From across the pond comes an innovative product idea that could revolutionize the fight against pollution.  Scientists at the University of Sheffield and fashion designers from the London College of Fashion developed a liquid laundry additive called “CatClo” (catalytic clothing) which contains pollution-eating titanium dioxide (Ti02) nanoparticles. 

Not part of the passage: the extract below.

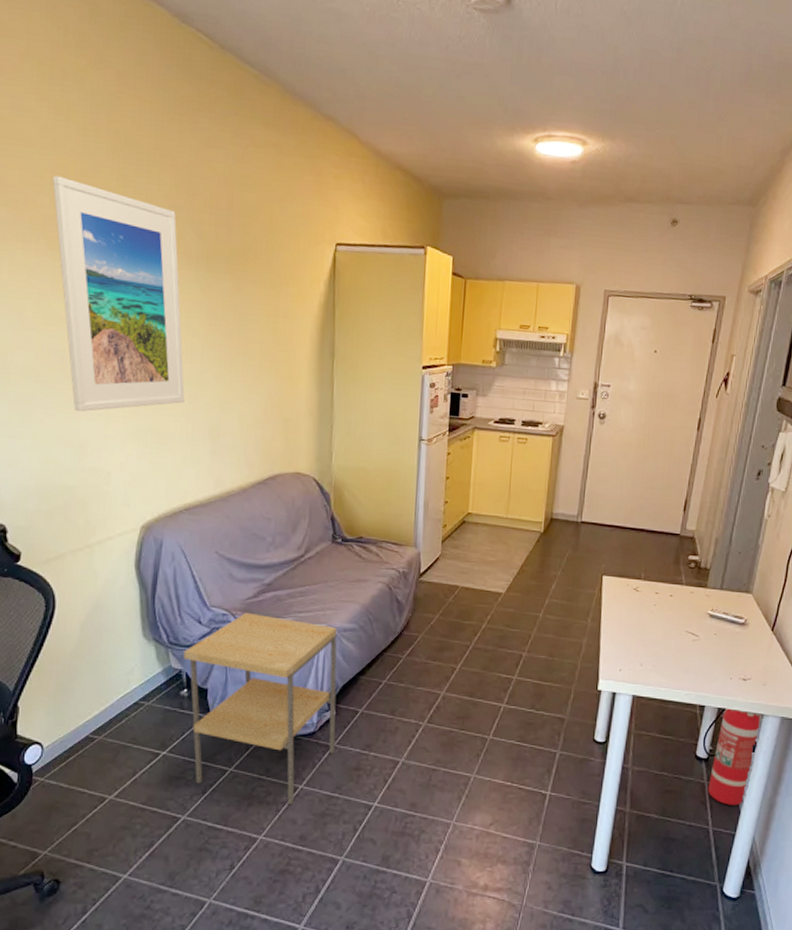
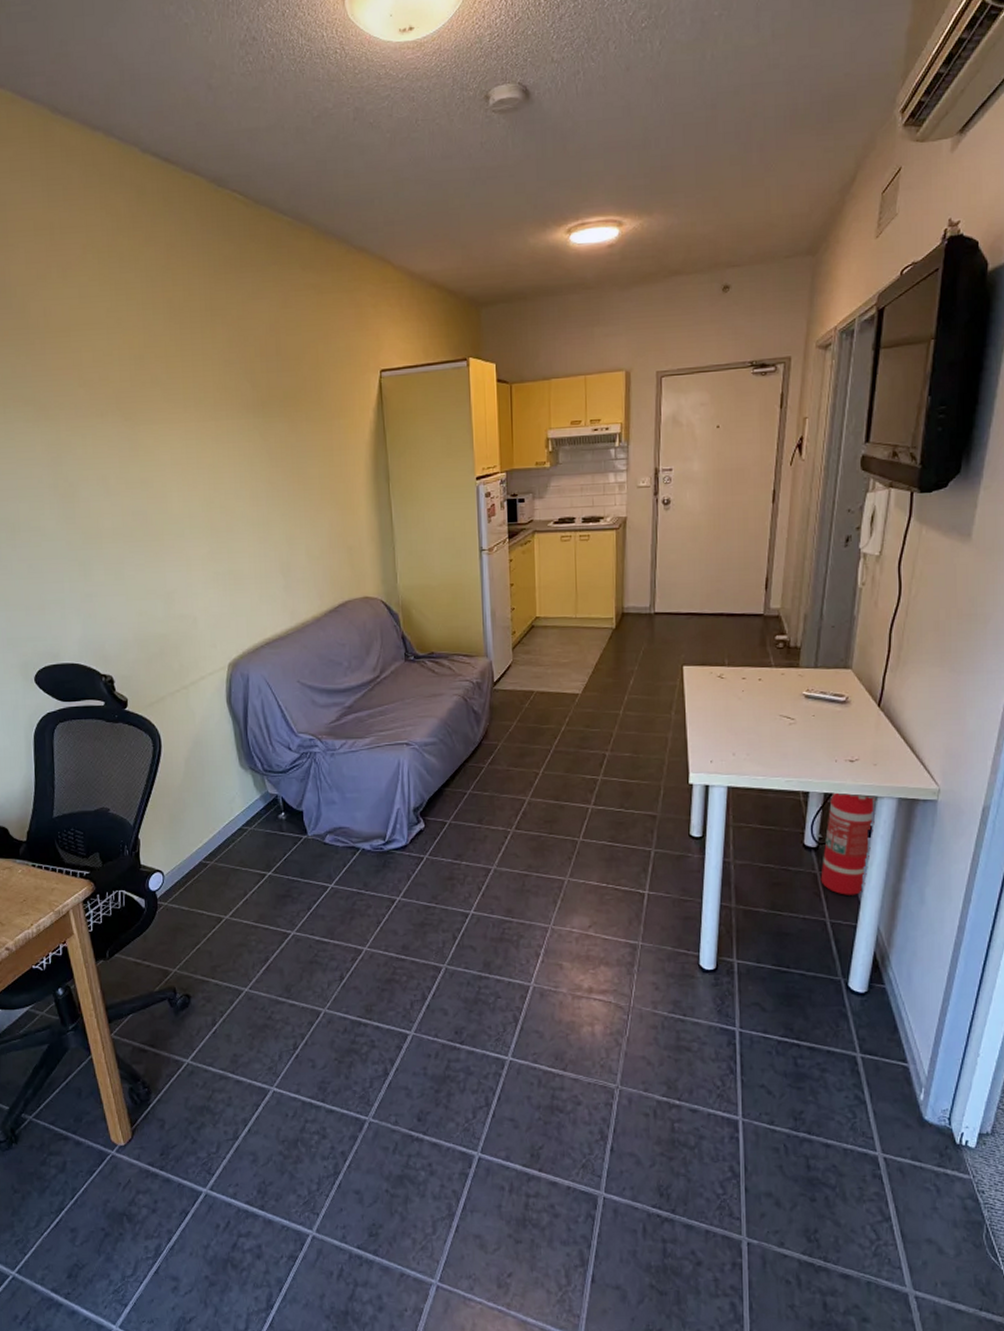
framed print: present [53,175,185,412] -> none [121,351,255,565]
side table: present [184,612,338,804] -> none [278,735,427,916]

According to Scientists, catalytic clothing harnesses the power of a photocatalyst to break down air borne pollutants and in the course of an average day, one person wearing clothes treated with CatClo would be able to remove an amount of nitrogen oxides from the air roughly the equivalent to the amount produced by the average family car (5g).  Nitrogen oxides from cars aggravate asthma and other respiratory diseases, and cause other harmful processes such as ozone smog and acid rain. 

The nanoparticles grip to fabric very tightly so clothes only need to be washed in the CatClo additive once, while the treated pollutants, which are odorless and colorless, are removed harmlessly when the wearer sweats or when the clothes are next washed.

The research was featured as part of an exhibit at The Museum of Modern Art in New York this summer and more recently as part of the 2012 Manchester Science Festival.  It is thought that the technology could become a commercial reality in less than two years.